NEW YORK, NY.- Award-winning Israeli photographic artist Inbal Abergil has an on-going interest in the visual representation of war. This has led her to look beyond the phenomenon of large scale public monuments that pay tribute to fallen heroes to focus instead on the private displays of mementos and personal shrines maintained by families in memory of loved ones killed in military conflict. As a former soldier in the Israeli Air Force in a country where military service is compulsory for most citizens, she was curious to explore the culture of the American military where there has not been a draft since the Vietnam War, and today less than 0.5% of American citizens serve in the armed forces.
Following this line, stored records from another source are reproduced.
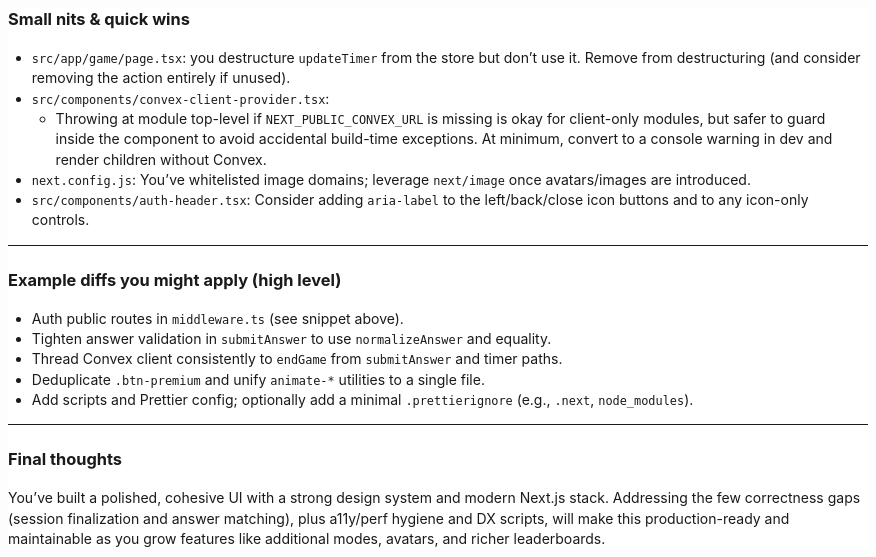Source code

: ### Small nits & quick wins
- `src/app/game/page.tsx`: you destructure `updateTimer` from the store but don’t use it. Remove from destructuring (and consider removing the action entirely if unused).
- `src/components/convex-client-provider.tsx`:
  - Throwing at module top-level if `NEXT_PUBLIC_CONVEX_URL` is missing is okay for client-only modules, but safer to guard inside the component to avoid accidental build-time exceptions. At minimum, convert to a console warning in dev and render children without Convex.
- `next.config.js`: You’ve whitelisted image domains; leverage `next/image` once avatars/images are introduced.
- `src/components/auth-header.tsx`: Consider adding `aria-label` to the left/back/close icon buttons and to any icon-only controls.

---

### Example diffs you might apply (high level)
- Auth public routes in `middleware.ts` (see snippet above).
- Tighten answer validation in `submitAnswer` to use `normalizeAnswer` and equality.
- Thread Convex client consistently to `endGame` from `submitAnswer` and timer paths.
- Deduplicate `.btn-premium` and unify `animate-*` utilities to a single file.
- Add scripts and Prettier config; optionally add a minimal `.prettierignore` (e.g., `.next`, `node_modules`).

---

### Final thoughts
You’ve built a polished, cohesive UI with a strong design system and modern Next.js stack. Addressing the few correctness gaps (session finalization and answer matching), plus a11y/perf hygiene and DX scripts, will make this production-ready and maintainable as you grow features like additional modes, avatars, and richer leaderboards.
From 2014-2017, Abergil traveled across the United States to photograph and interview eighteen American families who lost family members in wars spanning World War II and The Vietnam War to the on-going conflicts in Afghanistan and Iraq. These families welcomed Abergil into their homes because they had a burning desire to share with the world the stories of their spouses and partners, sons and daughters, sisters and brothers, who died while serving their country.
These powerful photographs and testimonies are published for the first time in
N.O.K.: Next of Kin (Daylight Books, November 11, 2017). The book is presented in two volumes: Part I is the plate section; Part II presents transcriptions of Abergil's interviews with family members who are all asked by Abergil to recall the exact moment when the military's "casualty information officers" walked up the driveway of their home, rang the doorbell, and informed them of their loss. Her images and text capture the initial shock and its aftermath.
Abergil's direct and compassionate photographs depict highly personal, mostly everyday objects, that she found in garages, basements, attics, storage lockers, living rooms and bedrooms. There are photographs, letters, a pair of old shoes, a cap, a dress watch, a string of pearls, a bible open to a highlighted passage, medals, brass buttons preserved in plastic, a holiday ornament with the name "Chris" on it, a stuffed toy camel, a pressed military uniform on a hanger, and a wedding ring.
In her essay in the book, "The Memory of Things," Carol Becker writes: "By presenting each object in isolation, Abergil has turned the photograph into a small shrine, a site of remembrance that captures the preciousness of each object. She has found a form within which to contain the aura that these objects radiate for those who cherish them ...That a representation of objects saved by families, accompanied by narrative, is able to conjure such resonant meaning is a tribute to the artist's commitment to convey the power and uniqueness of the act of mourning."
N.O.K. honors the dead while at the same time giving voice to a community of survivors who keep memory alive as they strive to rebuild their lives in the aftermath of loss. Abergil believes this response from the families is a necessary part of the public discourse on war and its aftermath.
In his essay in the book "Still Life," Stephen Mayes writes: "The contradictions exposed with such eloquence in these most turbulent of still lives are both an intellectual and an emotional expression of the conflicts and confusions that roil in the lives of those who have survived. For while they depict intimate glimpses of the dead, they more truly speak of the pain of the living."
Inbal Abergil is a visual artist and an educator, originally from Jerusalem, and the recent recipient of the prestigious Pollock-Krasner Grant. She holds an M.F.A. in Visual Art from Columbia University (2011), and received a B.F.A. with honors from the Midrasha School of Art (2007). Her work has been exhibited internationally in museum and gallery exhibitions. Abergil is the recipient of numerous awards, including the Rabenovich Prize from Tel Aviv's Department of Art & Culture (2004), The America-Israel Cultural Foundation (2002) and the Artis Grant Program (2012). Her series Nothing Left Here But The Hurt has been nominated for the prestigious Prix Pictet Photography Prize (2012). In 2015, N.O.K. was selected for fiscal sponsorship with Artspire, a program of the New York Foundation for the Arts (NYFA). Abergil is an Assistant professor of Photography at Pace University.
Fred Ritchin is Dean of the International Center of Photography (ICP) School. In 2017 he received the John Long Ethics Award from the National Press Photographers Association; Carol Becker is a writer and the Dean of Faculty and Professor of the Arts at Columbia University School of the Arts; Maurice Emerson Decaul is a former Marine and a poet, essayist, and playwright, whose writing has been featured in the New York Times, The Daily Beast, Sierra Magazine, Epiphany, among other publications. Stephen Mayes is the Executive Director of the Tim Hetherington Trust and former VII Photo CEO.